Today, I have two things that I want to cover. The first is a change with my broker dealer. It’s been something that I’ve been expecting and as we get closer to it, I’m getting more excited about some of the new things it will mean for me, as an advisor, and for what I’ll be able to provide to clients. The second thing is a brief market update. The volatility of the early part of the year has continued, although the trend has been better as of late.
You may, or may not, be aware that my broker-dealer, First Allied Securities, Inc, was merged in with a number of other broker-dealers between 2013 and 2015. The organization is known as Cetera Financial Group. Earlier this year, they shared with us the exciting news that they have made the decision to join First Allied with another of their top broker-dealers, Cetera Advisors LLC. This marriage of these two successful firms—each with a long history of supporting America’s investors—will bring together fifteen hundred financial professionals and is very welcome news that will drive efficiency and scale. Very importantly, I believe the joining of these two firms will further improve my ability to serve you.
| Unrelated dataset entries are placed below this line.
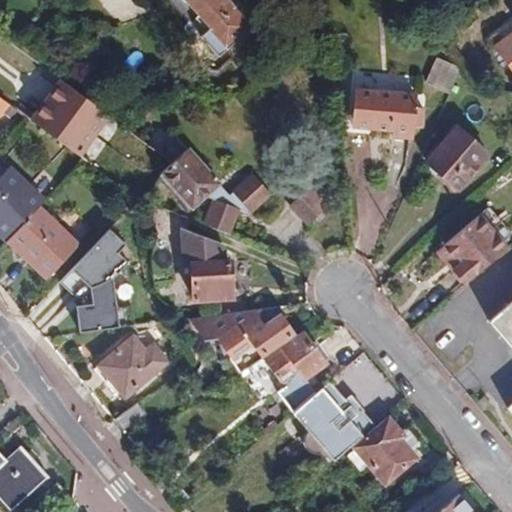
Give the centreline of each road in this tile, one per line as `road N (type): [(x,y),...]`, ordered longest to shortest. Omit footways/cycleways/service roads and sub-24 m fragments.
road 1 (residential): [(511,485),(340,285)]
road 2 (residential): [(0,340),(146,511)]
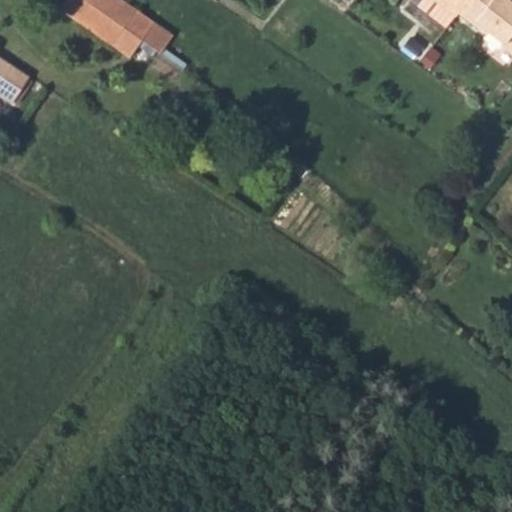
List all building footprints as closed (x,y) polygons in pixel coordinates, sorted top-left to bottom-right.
[(133,59),(144,44),(79,0),(66,0),(60,10),(133,59)] [(119,0),(79,0),(144,44),(163,53),(173,36),(119,0)] [(412,0),(444,25),(455,10),(463,0),(412,0)] [(463,0),(455,10),(483,33),(486,29),(500,40),(497,44),(511,55),(511,4),(510,3),(511,0),(463,0)] [(30,77),(0,56),(0,95),(13,103),(30,77)] [(230,118),(237,108),(225,100),(219,110),(230,118)]
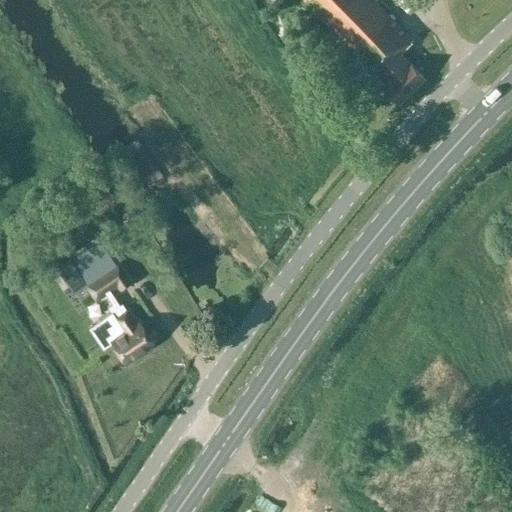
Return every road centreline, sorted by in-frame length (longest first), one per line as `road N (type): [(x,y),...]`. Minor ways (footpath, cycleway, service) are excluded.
road 1 (unclassified): [(120,511),(285,277),(409,128),(511,23)]
road 2 (primary): [(176,511),(346,275),(511,86)]
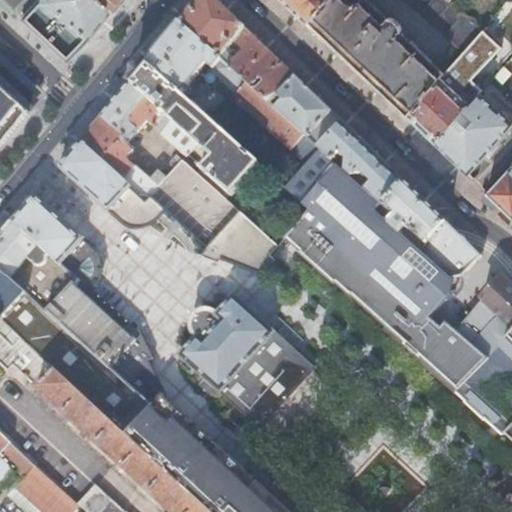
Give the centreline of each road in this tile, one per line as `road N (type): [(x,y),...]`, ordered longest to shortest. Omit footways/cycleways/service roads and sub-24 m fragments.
road 1 (residential): [(247,0),(463,210),(511,243)]
road 2 (residential): [(83,106),(168,0)]
road 3 (residential): [(0,204),(83,106)]
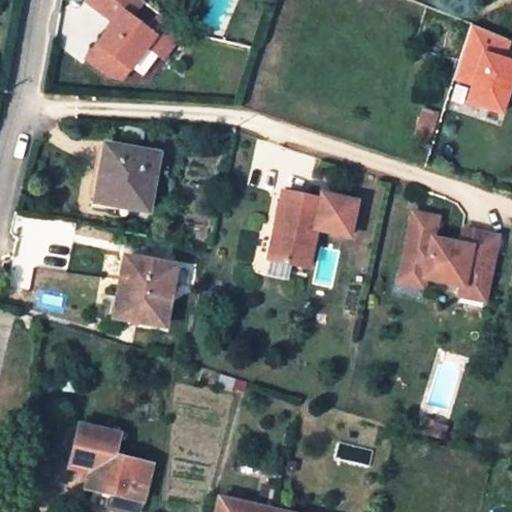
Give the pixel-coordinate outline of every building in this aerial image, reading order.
[(84,0),(80,6),(100,21),(109,22),(109,29),(87,59),(109,75),(120,61),(129,68),(147,46),(163,58),(183,31),(157,11),(145,27),(131,17),(143,1),(141,0),(84,0)] [(470,24),(454,75),(472,82),(467,100),(500,113),(511,73),(511,63),(500,59),(508,39),(470,24)] [(159,154),(105,145),(97,201),(150,210),(159,154)] [(323,202),(285,194),(270,260),(314,270),(323,232),(351,238),(359,204),(331,198),(324,197),(323,202)] [(414,212),(407,244),(433,251),(437,235),(441,219),(414,212)] [(461,242),(437,235),(433,251),(457,257),(461,242)] [(479,306),(484,302),(498,246),(462,236),(461,242),(457,257),(433,251),(407,244),(399,277),(402,284),(417,289),(419,285),(456,295),(458,295),(460,302),(479,306)] [(126,257),(122,278),(129,279),(126,296),(118,295),(114,294),(110,315),(164,325),(176,267),(126,257)] [(129,279),(122,278),(118,295),(126,296),(129,279)] [(458,295),(456,295),(453,310),(480,317),(484,302),(479,306),(460,302),(458,295)] [(427,436),(430,427),(416,422),(413,432),(427,436)] [(445,431),(431,427),(428,436),(442,441),(445,431)] [(119,436),(84,428),(74,472),(89,475),(86,487),(111,493),(108,505),(136,511),(141,511),(152,464),(114,455),(119,436)] [(263,508),(277,511),(282,486),(269,483),(263,508)] [(216,511),(276,511),(277,511),(263,508),(219,498),(216,511)]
Like First Allied, our sister firm Cetera Advisors is an independent broker-dealer that provides many of the industry-leading financial products and services to its financial professionals and their clients nationwide. Additionally, my new affiliation with Cetera Advisors will allow me to benefit from advanced technologies that are not yet available at First Allied, in order to serve you better. This conversion is expected to occur on September 12.
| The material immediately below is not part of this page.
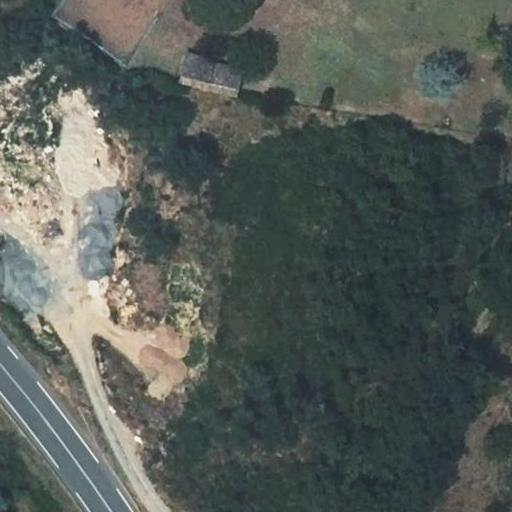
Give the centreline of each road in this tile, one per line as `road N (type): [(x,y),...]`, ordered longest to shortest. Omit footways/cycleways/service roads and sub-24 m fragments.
road 1 (track): [(376,511),(454,354),(511,270)]
road 2 (primary): [(0,362),(113,511)]
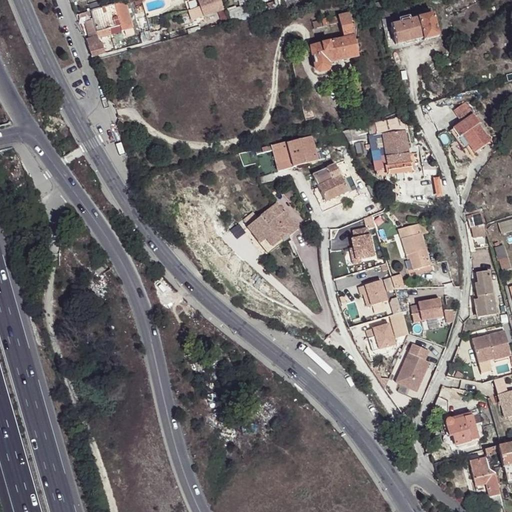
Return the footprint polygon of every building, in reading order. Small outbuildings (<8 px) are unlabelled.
[(189,0),(192,8),(200,6),(197,0),(189,0)] [(223,9),(219,0),(216,0),(200,6),(203,16),(223,9)] [(268,10),(277,7),(275,1),(268,3),(269,6),(267,7),(268,10)] [(381,21),(390,19),(386,1),(371,5),(376,23),(381,21)] [(120,26),(121,31),(133,28),(125,2),(114,5),(118,21),(120,26)] [(100,8),(99,9),(102,19),(105,18),(106,22),(109,21),(111,28),(120,26),(118,21),(114,5),(100,8)] [(196,19),(203,16),(200,6),(192,8),(196,19)] [(99,9),(90,11),(93,21),(97,38),(101,37),(101,38),(111,36),(111,34),(109,29),(111,28),(109,21),(106,22),(105,18),(102,19),(99,9)] [(427,9),(390,19),(381,21),(384,29),(391,27),(390,26),(400,24),(399,21),(409,18),(410,22),(419,19),(433,16),(432,10),(427,12),(427,9)] [(88,18),(86,12),(77,15),(79,20),(88,18)] [(341,23),(345,40),(353,38),(356,37),(349,13),(339,16),(341,23)] [(315,29),(341,23),(339,16),(313,23),(315,29)] [(439,37),(433,16),(419,19),(424,39),(424,41),(439,37)] [(390,26),(391,27),(396,46),(424,39),(419,19),(410,22),(400,24),(390,26)] [(104,53),(101,43),(99,44),(97,38),(93,21),(85,23),(89,38),(86,39),(88,47),(87,47),(91,57),(104,53)] [(111,28),(109,29),(111,34),(121,31),(120,26),(111,28)] [(353,38),(345,40),(312,48),(318,71),(321,72),(328,70),(330,68),(330,67),(329,64),(335,62),(358,56),(353,38)] [(375,104),(377,110),(392,107),(390,101),(375,104)] [(477,158),(491,147),(479,130),(482,128),(465,105),(454,113),(462,124),(453,131),(458,139),(464,136),(466,139),(464,141),(469,147),(477,158)] [(411,166),(403,115),(350,130),(352,142),(372,138),(373,150),(384,148),(387,170),(411,166)] [(293,169),(317,162),(315,155),(311,139),(287,145),(293,169)] [(278,172),(293,169),(287,145),(287,143),(272,147),(273,151),(274,155),(278,172)] [(347,145),(330,146),(345,157),(349,165),(358,160),(352,149),(347,145)] [(273,151),(272,147),(256,152),(257,156),(273,151)] [(387,170),(384,148),(373,150),(371,150),(375,172),(387,170)] [(315,155),(317,162),(332,157),(330,150),(315,155)] [(248,162),(258,160),(257,156),(256,152),(246,154),(248,162)] [(348,193),(335,165),(312,176),(326,204),(348,193)] [(247,228),(260,244),(265,239),(272,247),(288,234),(289,236),(298,228),(284,212),(283,213),(276,204),(247,228)] [(511,227),(511,219),(493,224),(490,226),(487,230),(488,235),(500,231),(511,227)] [(410,273),(429,267),(420,234),(426,232),(419,223),(395,230),(403,258),(406,257),(410,273)] [(472,239),(484,235),(482,227),(470,229),(472,239)] [(352,231),(354,239),(369,236),(367,228),(352,231)] [(265,239),(260,244),(268,253),(289,236),(288,234),(272,247),(265,239)] [(354,239),(351,239),(353,248),(356,261),(360,260),(374,257),(369,236),(354,239)] [(503,273),(511,270),(503,246),(496,248),(503,273)] [(356,261),(353,248),(349,249),(353,265),(361,263),(361,262),(360,260),(356,261)] [(473,321),(492,318),(486,274),(473,276),(474,285),(472,286),(474,302),(470,303),(473,321)] [(394,290),(401,289),(400,278),(398,277),(391,279),(394,290)] [(394,290),(391,279),(384,280),(388,292),(394,290)] [(381,280),(358,287),(360,295),(363,294),(367,293),(371,306),(387,301),(381,280)] [(408,334),(397,297),(392,299),(390,303),(394,315),(389,316),(396,338),(408,334)] [(418,305),(410,306),(413,322),(443,316),(439,298),(417,302),(418,305)] [(446,320),(453,320),(454,311),(444,311),(446,320)] [(388,324),(366,331),(368,338),(374,336),(379,350),(395,345),(388,324)] [(472,341),(477,360),(494,356),(495,359),(495,360),(511,356),(505,332),(472,341)] [(374,336),(368,338),(372,352),(379,350),(374,336)] [(430,351),(412,343),(396,381),(417,391),(430,361),(426,359),(430,351)] [(373,376),(371,377),(382,395),(386,386),(379,386),(373,376)] [(500,403),(511,399),(511,393),(510,394),(499,398),(500,403)] [(436,399),(429,423),(446,427),(449,437),(452,437),(455,447),(470,443),(470,442),(478,439),(474,424),(472,416),(452,421),(450,419),(448,419),(446,421),(447,403),(436,399)] [(511,399),(500,403),(505,419),(511,417),(511,399)] [(480,415),(472,416),(474,424),(482,422),(480,415)] [(511,444),(499,448),(500,454),(504,468),(511,466),(511,444)] [(485,450),(487,457),(497,455),(500,454),(499,448),(498,447),(485,450)] [(500,505),(502,504),(501,498),(497,481),(494,474),(490,470),(489,466),(487,459),(470,463),(475,487),(486,484),(490,499),(500,505)] [(460,468),(450,470),(453,479),(462,476),(460,468)] [(502,504),(504,511),(511,509),(508,497),(501,498),(502,504)]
The relationship I have with you, as a client, will not change. I will continue to have the privilege of working with and helping you pursue your financial objectives. Much of the transition work to move to Cetera Advisors is taking place behind the scenes, and there will be very minimal impact to you.
What does this mean for you?
This will be a seamless transition for you. You should also know the following:
· Starting in September, your account(s) will reflect Cetera Advisors as the new broker-dealer and Cetera Investment Services as the new IRA tax/recordkeeping custodian. Any of your applicable accounts, including retirement accounts, as well as accounts that are held directly at companies such as mutual fund companies, insurance carriers or third-party money managers, will reflect the change in broker-dealer. These changes will automatically take place and there is nothing you will need to do. Pershing will remain the asset and account custodian for all of your accounts other than those held directly.
· Cost basis information on your accounts will continue uninterrupted.
· All current instructions on your account will be maintained.
· If you would like to or currently access your accounts online, you will continue to be able to do so.
One other aspect of the change, and it’s the one that has me the most excited, is that I’ll be changing over to the Cetera Advisors operating platform, known as AdviceWorks. That name may be familiar to you, as I do use AdviceWorks some right now. It’s the platform that I share with you to access your financial plans and account access. But, the platform does so much more.
AdviceWorks was built by Cetera Advisors as a comprehensive business management and advisory platform. The various components of my daily work are all integrated together, rather than having to go to a number of different programs and apps. Due to the high level of integration, it promises to finally be able to deliver a paperless transaction process. Most documents will be able to signed electronically and processed automatically. It should dramatically reduce the instances of paperwork not being in good order, meaning I won’t have to come back to you again and again for “one more signature”.
In the coming days, you will receive a letter directly from First Allied regarding the change in broker-dealer. I encourage you to review its contents and if you have any questions, feel free to call me. If you do not have any objections to moving your account(s) to Cetera Advisors, no action will be required on your part and your consent will be assumed.
I truly value our relationship and cannot thank you enough your continued confidence in our relationship. I look forward to continuing to serve your investment and financial planning needs through my new affiliation with Cetera Advisors. I am truly excited.
As for the economy and the markets, I’m not as excited.
After the worst first half of the year for the US equity markets in something like 40 years, they have rebounded over the last month and a half or so. I find this a bit puzzling, as inflation is staying high and the evidence of a slowing economy and negative earnings reports continue to pile up. While the economic news isn’t looking good, the Federal Reserve has said that they will be continuing to raise interest rates in an effort to bring down inflation.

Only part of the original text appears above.